*** Opening of RECORDS ***

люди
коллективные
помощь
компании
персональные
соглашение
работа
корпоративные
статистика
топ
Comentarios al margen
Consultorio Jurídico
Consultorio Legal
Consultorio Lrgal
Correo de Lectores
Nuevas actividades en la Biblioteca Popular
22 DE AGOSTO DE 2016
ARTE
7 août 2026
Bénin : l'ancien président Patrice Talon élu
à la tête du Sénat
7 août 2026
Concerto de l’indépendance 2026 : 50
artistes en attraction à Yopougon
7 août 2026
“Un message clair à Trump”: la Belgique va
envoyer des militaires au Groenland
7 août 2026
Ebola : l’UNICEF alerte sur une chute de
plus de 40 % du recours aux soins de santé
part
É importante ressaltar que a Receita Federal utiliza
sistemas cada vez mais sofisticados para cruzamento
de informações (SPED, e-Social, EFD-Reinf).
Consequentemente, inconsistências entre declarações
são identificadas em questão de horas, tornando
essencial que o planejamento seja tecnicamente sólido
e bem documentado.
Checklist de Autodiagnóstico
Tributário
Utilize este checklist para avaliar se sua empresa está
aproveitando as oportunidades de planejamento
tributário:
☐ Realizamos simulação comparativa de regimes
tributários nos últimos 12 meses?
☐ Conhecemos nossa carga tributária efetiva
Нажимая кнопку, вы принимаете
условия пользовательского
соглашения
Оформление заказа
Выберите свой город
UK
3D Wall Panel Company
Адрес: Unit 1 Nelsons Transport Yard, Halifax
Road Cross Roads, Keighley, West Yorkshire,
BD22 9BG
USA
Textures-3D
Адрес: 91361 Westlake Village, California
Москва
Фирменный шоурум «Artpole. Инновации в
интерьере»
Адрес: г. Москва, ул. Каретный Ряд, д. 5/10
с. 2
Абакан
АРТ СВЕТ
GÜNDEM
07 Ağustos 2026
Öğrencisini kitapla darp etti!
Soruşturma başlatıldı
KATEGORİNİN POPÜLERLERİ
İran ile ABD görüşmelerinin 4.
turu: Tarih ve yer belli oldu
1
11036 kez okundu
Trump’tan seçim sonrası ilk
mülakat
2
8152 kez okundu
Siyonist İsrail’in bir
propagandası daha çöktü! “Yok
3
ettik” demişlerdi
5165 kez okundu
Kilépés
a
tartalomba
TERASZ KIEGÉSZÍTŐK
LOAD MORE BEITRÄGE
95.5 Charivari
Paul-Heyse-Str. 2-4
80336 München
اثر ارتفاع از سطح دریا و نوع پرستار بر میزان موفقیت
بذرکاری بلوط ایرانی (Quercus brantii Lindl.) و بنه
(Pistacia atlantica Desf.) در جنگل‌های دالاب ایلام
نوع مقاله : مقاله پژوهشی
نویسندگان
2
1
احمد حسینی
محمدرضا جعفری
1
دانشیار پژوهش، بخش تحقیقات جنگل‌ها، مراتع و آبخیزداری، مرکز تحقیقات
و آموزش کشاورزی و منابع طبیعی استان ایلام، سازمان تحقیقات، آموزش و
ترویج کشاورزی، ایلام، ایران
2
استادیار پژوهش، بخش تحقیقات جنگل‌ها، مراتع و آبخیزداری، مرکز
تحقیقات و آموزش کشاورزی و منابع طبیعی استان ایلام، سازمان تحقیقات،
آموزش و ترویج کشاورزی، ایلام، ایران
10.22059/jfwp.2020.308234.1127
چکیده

*** Close of RECORDS ***

**TASK TO CARRY OUT:**
Taking the entries above, print exactly the lines starting at the line with "aproveitando as oportunidades de planejamento" and ending at the line with "Öğrencisini kitapla darp etti!", both included.

**EXERCISE RESPONSE:**
aproveitando as oportunidades de planejamento
tributário:
☐ Realizamos simulação comparativa de regimes
tributários nos últimos 12 meses?
☐ Conhecemos nossa carga tributária efetiva
Нажимая кнопку, вы принимаете
условия пользовательского
соглашения
Оформление заказа
Выберите свой город
UK
3D Wall Panel Company
Адрес: Unit 1 Nelsons Transport Yard, Halifax
Road Cross Roads, Keighley, West Yorkshire,
BD22 9BG
USA
Textures-3D
Адрес: 91361 Westlake Village, California
Москва
Фирменный шоурум «Artpole. Инновации в
интерьере»
Адрес: г. Москва, ул. Каретный Ряд, д. 5/10
с. 2
Абакан
АРТ СВЕТ
GÜNDEM
07 Ağustos 2026
Öğrencisini kitapla darp etti!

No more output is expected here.